Formé à Rome à la fin des années 90 autour de Luca Mai (sax baryton), Massimo Pupillo (basse) et Jacopo Battaglia (batterie), Zu s'est imposé par une trajectoire rare : celle d'un groupe capable de faire converger, sans hiérarchie, free jazz, noise rock, metal, musique contemporaine et culture DIY. Reconnu comme une anomalie féconde dès la sortie de Bromio (1999), c'est seulement quelques années plus tard, avec Igneo puis Carboniferous, que le groupe atteint un langage musical dont la puissance formelle les installe durablement sur la scène internationale.
Une esthétique de la collision
Leur musique procède d'une conjonction d'influences que les trois membres ont toujours revendiquée comme organique plutôt que théorique. Si l'ombre de John Zorn et de Naked city plane sur leurs débuts, elle ne suffit pas à en épuiser le sens : Zu absorbe autant l'énergie du hardcore que les dynamiques du minimalisme, les textures industrielles que l'improvisation libre.
Cette plasticité se manifeste également dans leurs nombreuses collaborations, avec Mike Patton, figure tutélaire de l'avant-rock, avec le duo japonais Ruins, ou encore sous l'égide de Steve Albini. Plus récemment, leur trilogie pour le label House of Mythology - incluant la splendide collaboration nocturne avec David Tibet - a ouvert un versant plus rituel, presque liturgique, de leur univers sonore.
Une matière en fusion
Avec Ferrum sidereum, Zu signe un retour qui prend la forme d'un bloc sonore massif et vivant. La durée elle-même - quatre-vingts minutes - participe de l'impression d'une œuvre qui déborde ses propres limites. Le trio, qui a désormais accueilli durablement derrière les fûts Paolo Mongardi, atteint ici un équilibre rare entre précision et débordement.

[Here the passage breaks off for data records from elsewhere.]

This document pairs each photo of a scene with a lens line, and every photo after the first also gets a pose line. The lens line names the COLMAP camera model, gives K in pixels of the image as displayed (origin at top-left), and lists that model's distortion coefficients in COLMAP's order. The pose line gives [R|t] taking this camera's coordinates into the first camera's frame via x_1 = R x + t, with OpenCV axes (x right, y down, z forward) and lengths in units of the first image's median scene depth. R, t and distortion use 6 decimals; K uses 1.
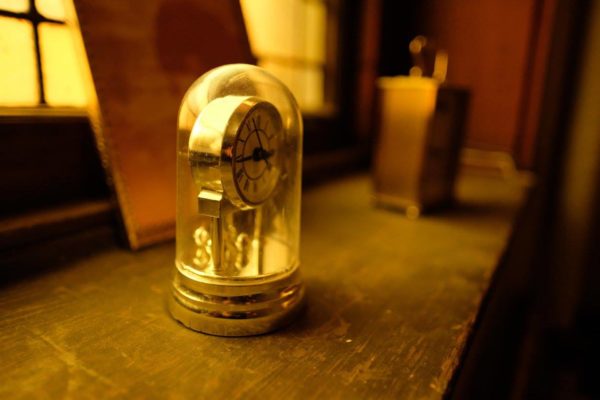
lens RADIAL K [[422.8, 0, 302.8], [0, 422.8, 201.0], [0, 0, 1]] dist [-0.015489, 0.000366]
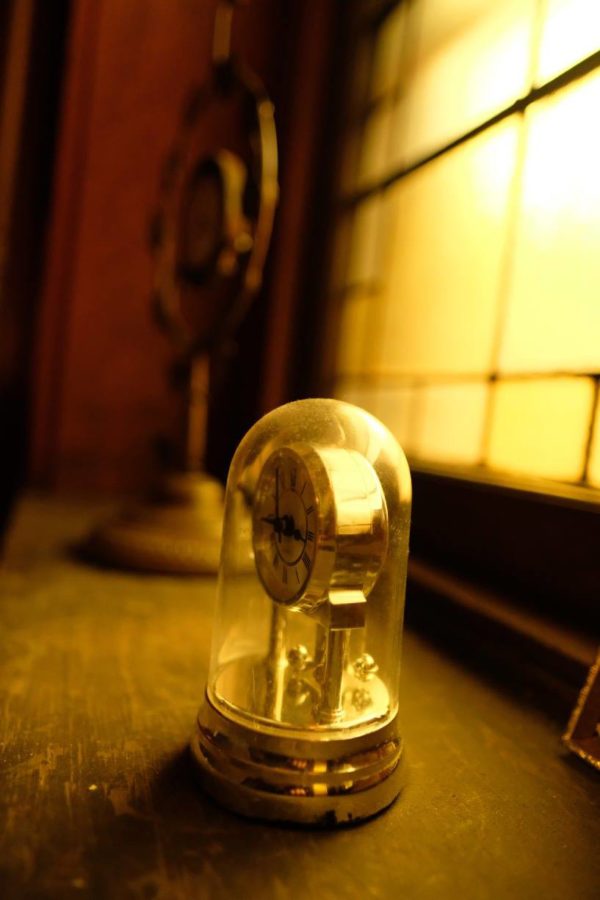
lens RADIAL K [[634.1, 0, 300.0], [0, 634.1, 450.0], [0, 0, 1]] dist [-0.015489, 0.000366]
pose [[-0.607569, -0.058966, -0.792075, 0.756659], [-0.293654, 0.943257, 0.155029, -0.424567], [0.737989, 0.326787, -0.590410, 1.736861]]
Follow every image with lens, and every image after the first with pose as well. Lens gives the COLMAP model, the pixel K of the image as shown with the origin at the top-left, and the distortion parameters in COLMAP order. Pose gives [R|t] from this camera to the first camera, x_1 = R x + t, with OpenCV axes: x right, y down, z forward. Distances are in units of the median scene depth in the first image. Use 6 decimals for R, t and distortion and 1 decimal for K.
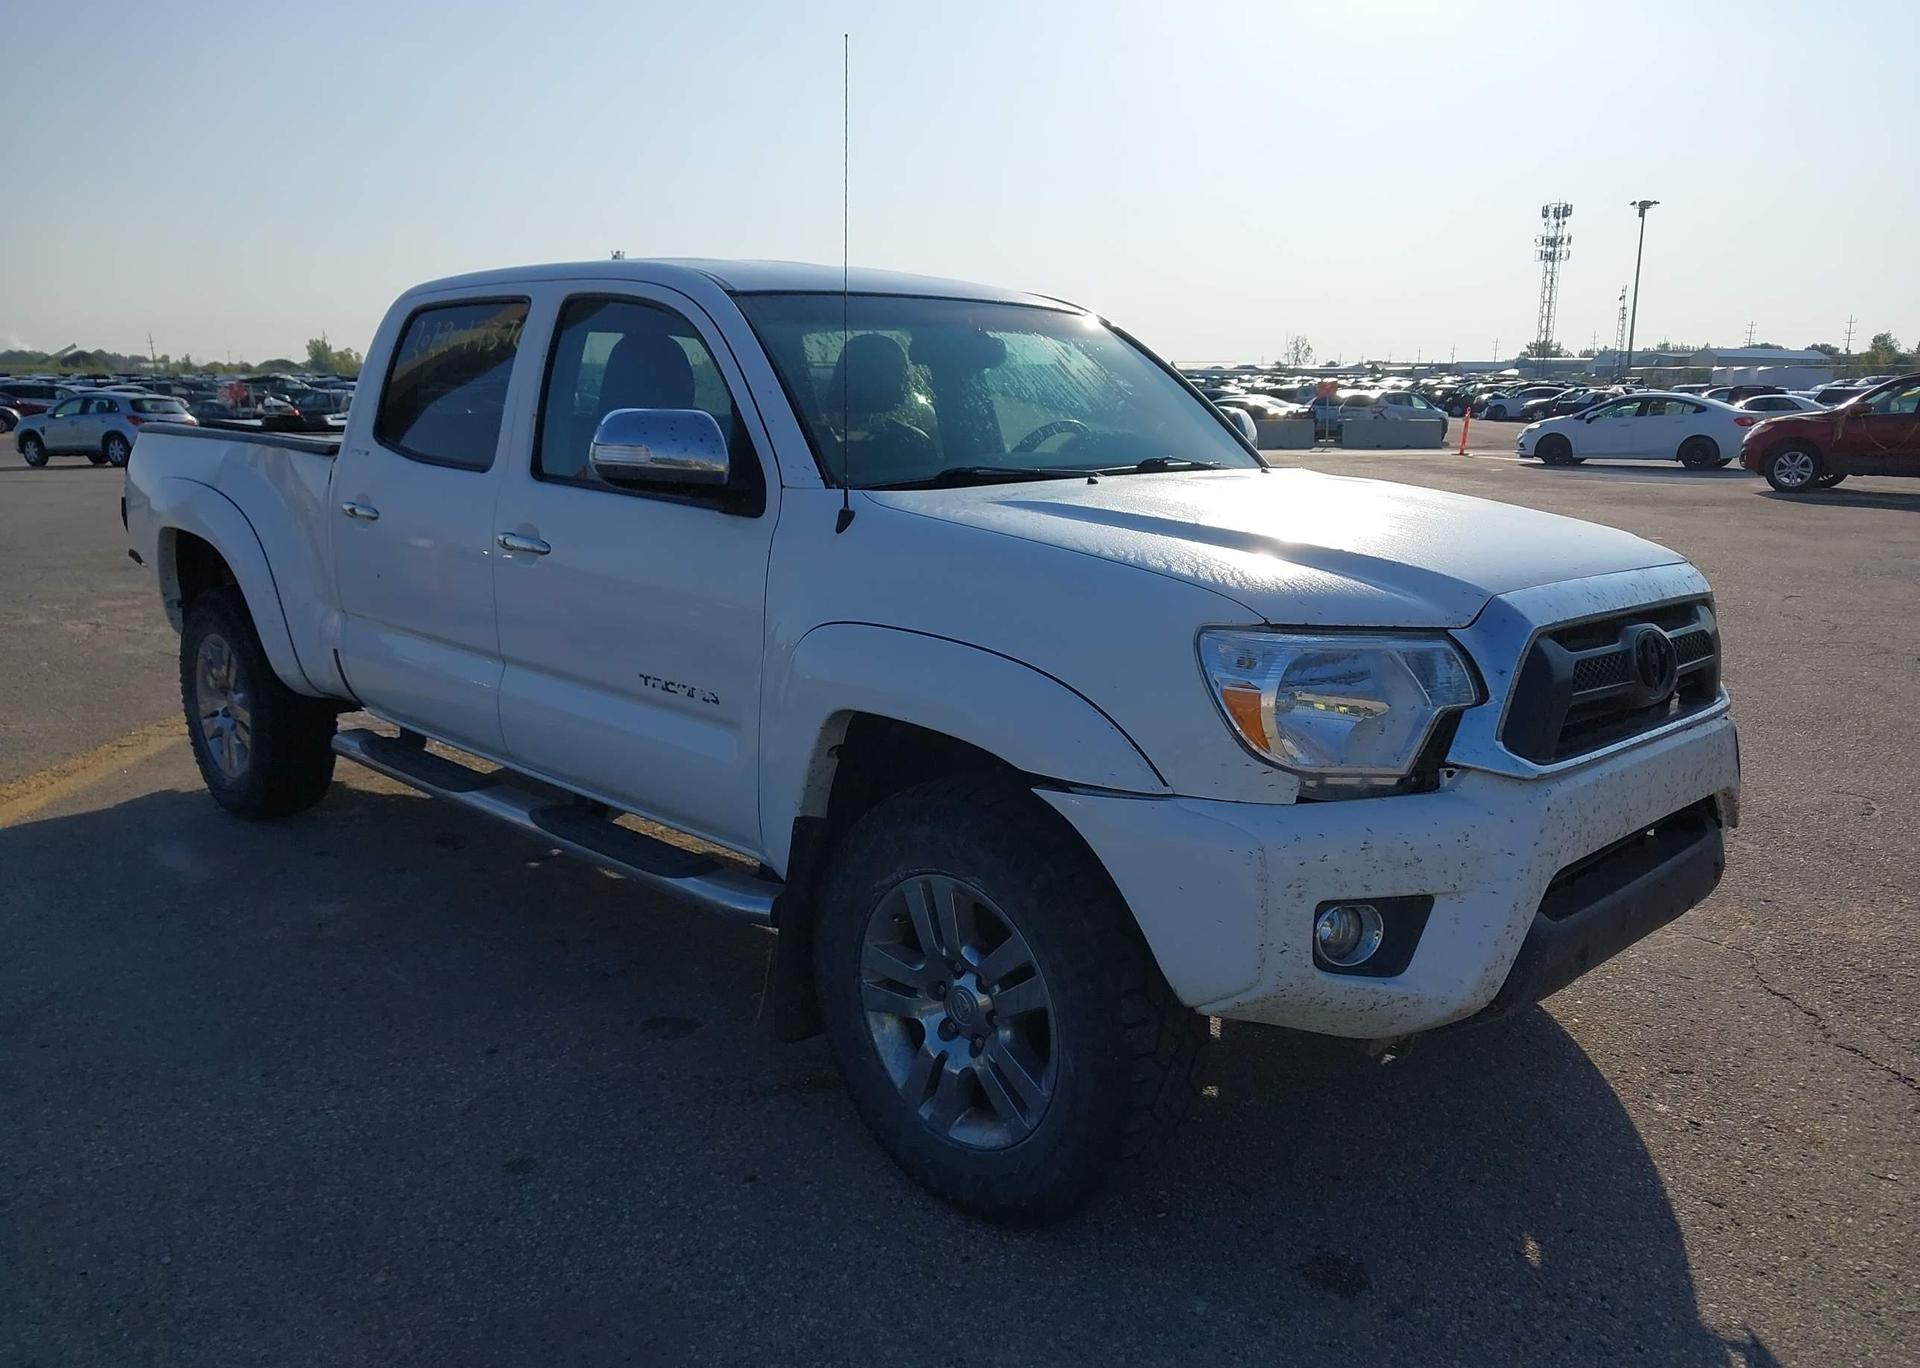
lens RADIAL K [[1526.0, 0, 960.2], [0, 1526.0, 754.0], [0, 0, 1]] dist [0.033323, -0.046192]
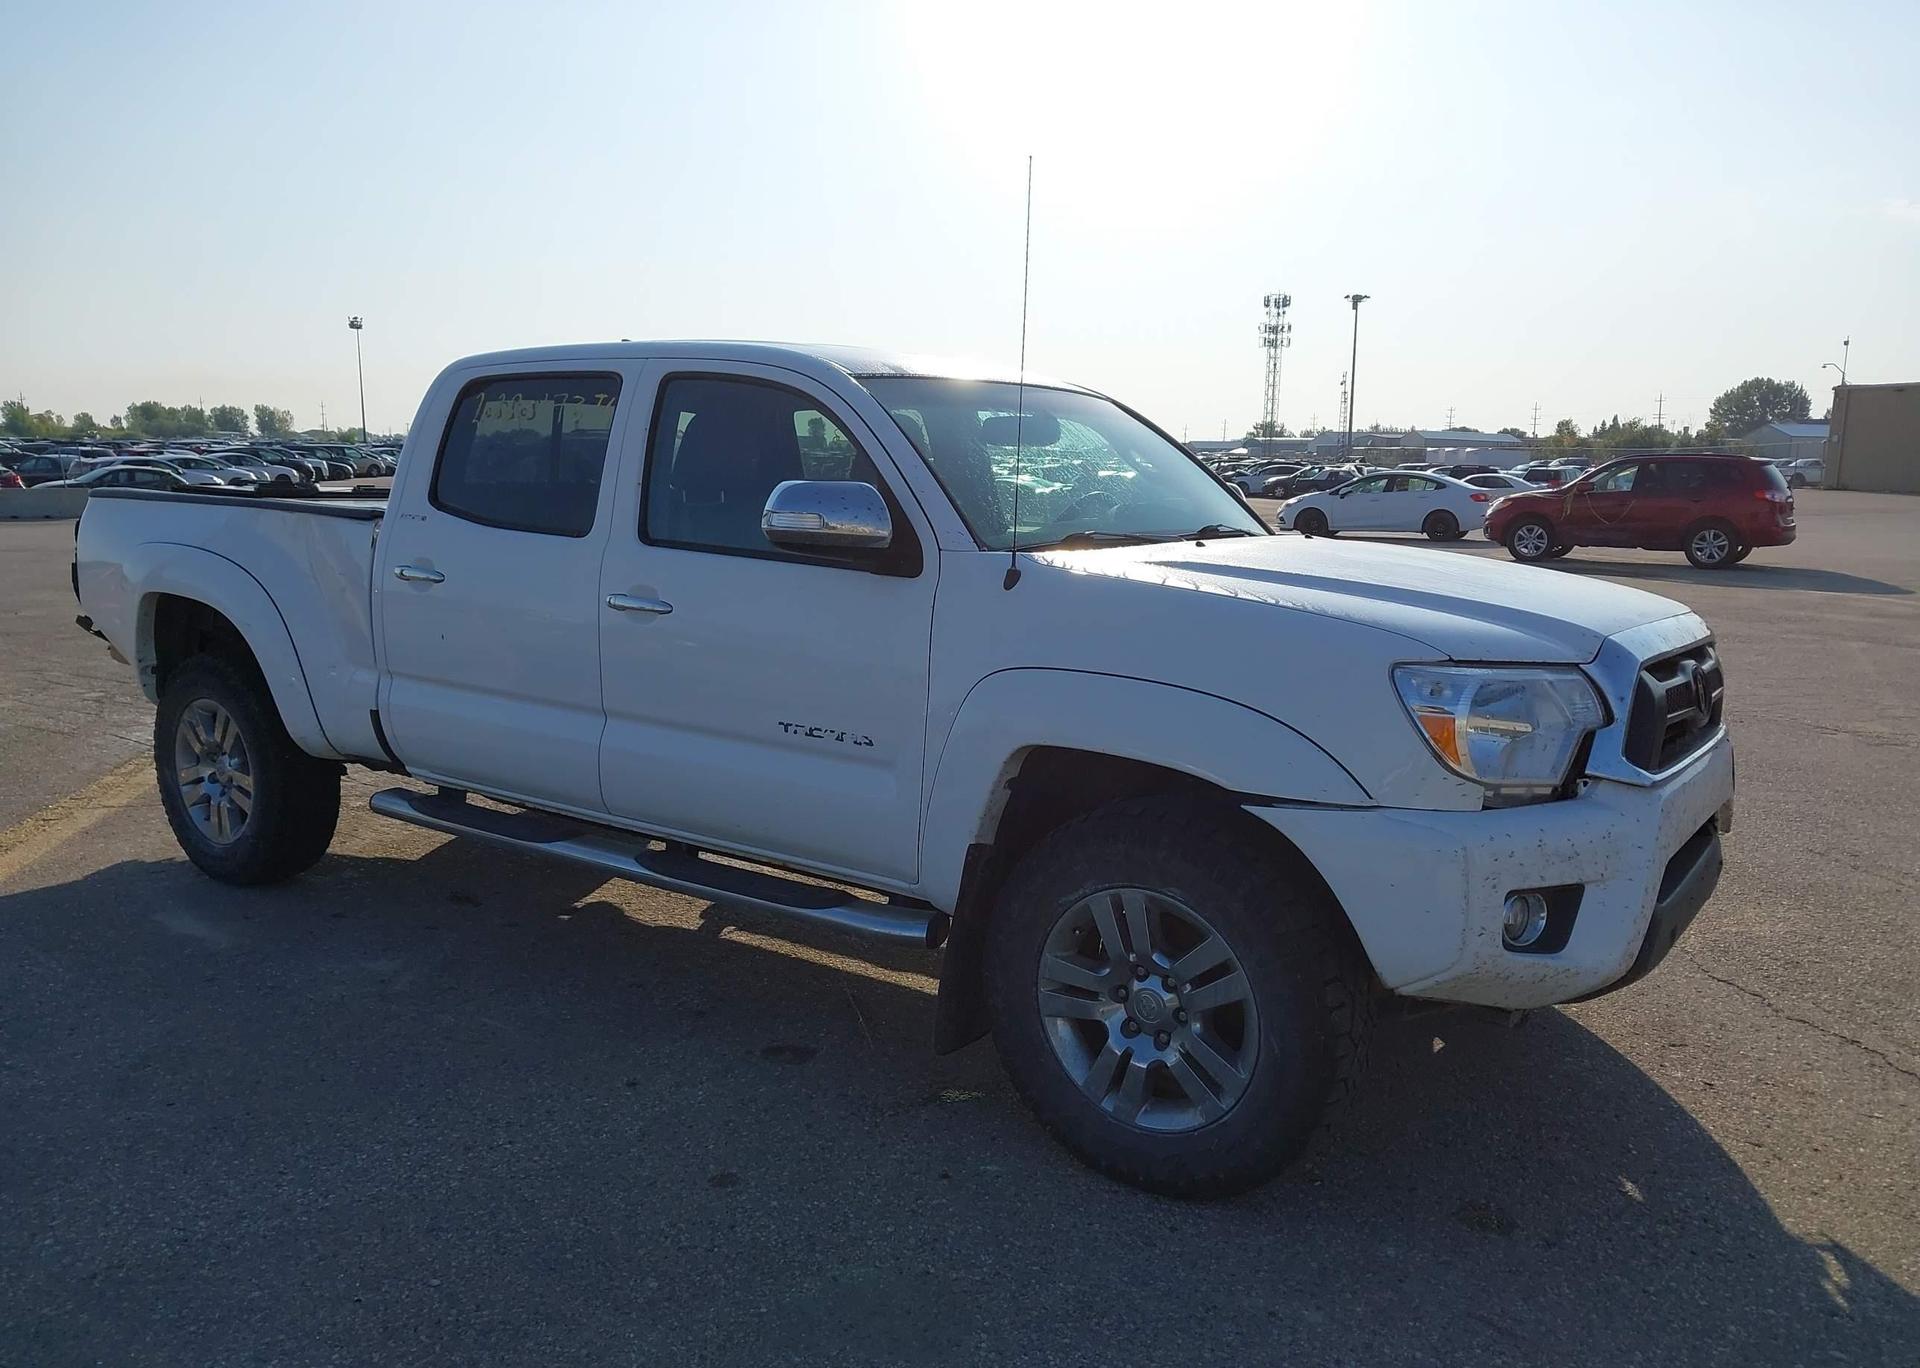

Le titre « fer sidéral » donne la clé : une matière venue d'ailleurs, compacte et instable, où la musique circule comme une matière en fusion. Les lignes de basse tracent des axes gravitationnels, le saxophone ouvre des brèches, la batterie redistribue sans cesse les intensités.
Le trio affirme avec cet album la position singulière d'une musique profondément ancrée dans la matière sonore, tout en conservant une distance presque métaphysique. Quelque chose de tellurique, immédiat, mais aussi d'étrangement détaché, comme si ce fer sidéral dans son irruption sur Terre, avait apporté avec soi une étrange spiritualité.